Grillo is ready for the inevitable surprises. “Any construction project’s scope of work is projected,” he says. “There are always unknown field conditions that aren’t revealed until you start the work. The contractor builds in allowances – usually 10% to 15% of the budget – but sometimes they don’t come into play.”

While unpleasant surprises may be inevitable for the crews working on a capital project of this magnitude, Grillo sees his job as making sure that shareholders are not on the receiving end of any surprises. “The bottom line is that we don’t spring major capital projects on the residents,” he says. “They’re always well versed when a project is coming. We let them know that if we don’t do this now, the results will be much worse later – instead of $1.27 million, we could be looking at $3 million or $4 million. That way, they get on board with the necessity of the project and how we’re going to get it done.”

 

Keep the Problems Small

 

It started with noises and cracked walls at a postwar, eight-story co-op in Stamford, Conn., that has a two-tiered, 80-space parking garage – one at ground level, the other below ground. Shareholders in a line of apartments directly above the garage recently informed the property manager that they were hearing noises coming from below, and they were seeing cracks inside their apartments. The manager called Cowley Engineering.

“One of my guys went out and visited every unit on the F line,” says Eric Cowley, the firm’s president. “He found some cracks in the apartments on the two lower floors that seemed trivial. To his credit, he went into the parking garage and saw that one of the load-bearing columns was buckling – it had moved horizontally and dropped about an inch. My first reaction was to get shoring in there immediately.”

Then came a fraught question: Should the building be evacuated? Cowley was able to determine that the garage, with proper shoring, was not in danger of collapse. As a precaution, all cars were removed from the upper level and from spots adjacent to the work area on the lower level while 25 temporary columns, called adjustable shores, were installed.

The culprit was groundwater under the garage’s poured-concrete floor, which had migrated through the floor and corroded one of the steel columns that support the steel beams. After installing a temporary steel column, crews removed the corroded section and spliced in new steel that was then bolted and welded into place.

The problem went undetected because all the columns had been wrapped with mesh that was then coated with plasterboard – a method of fireproofing the columns as well as softening any blow from cars. It also made the buckling invisible to the untrained eye.

“What you don’t see can hurt you,” Cowley says. “A layperson wouldn’t notice that the column’s wrapping was wider at the bottom than at the top. And he wouldn’t wonder why.” An engineer, on the other hand, would wonder why. And he would conclude that the column had buckled – a dangerous situation.
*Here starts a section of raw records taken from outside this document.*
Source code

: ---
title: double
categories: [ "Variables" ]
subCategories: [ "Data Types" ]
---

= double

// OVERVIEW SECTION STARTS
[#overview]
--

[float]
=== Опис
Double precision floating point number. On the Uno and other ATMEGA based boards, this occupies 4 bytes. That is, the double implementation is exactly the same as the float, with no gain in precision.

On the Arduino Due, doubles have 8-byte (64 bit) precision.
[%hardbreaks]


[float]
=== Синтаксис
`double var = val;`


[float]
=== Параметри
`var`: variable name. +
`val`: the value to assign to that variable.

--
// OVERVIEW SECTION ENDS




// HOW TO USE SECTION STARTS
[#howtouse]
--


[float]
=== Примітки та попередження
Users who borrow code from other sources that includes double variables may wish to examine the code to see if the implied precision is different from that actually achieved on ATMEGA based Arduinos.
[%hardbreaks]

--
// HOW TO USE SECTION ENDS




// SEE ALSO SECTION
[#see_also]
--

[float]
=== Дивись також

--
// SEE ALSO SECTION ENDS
Cowley’s crew inspected the other 29 columns and found only one that will require a new piece of steel. All columns on the lower level will be waterproofed up to eight inches above the floor. The job – which came as a surprise to the co-op board – will cost about $50,000. Not a backbreaker, but enough to qualify it as an unpleasant surprise.

To avoid such surprises, Cowley advises boards to take charge of their own fates. “Boards should establish an inspection program for their garage every five years,” he says. “The initial one should be the most extensive – when you establish the baseline of the garage’s current condition. Check it again in five years, and when you find out how much work is needed, you can figure out how much to budget every year for future repairs. Keep the problems small and out in front of you. The goal is to avoid an emergency like this one.”

Or, to put it another way, the goal is to keep a prized asset from turning into a costly liability.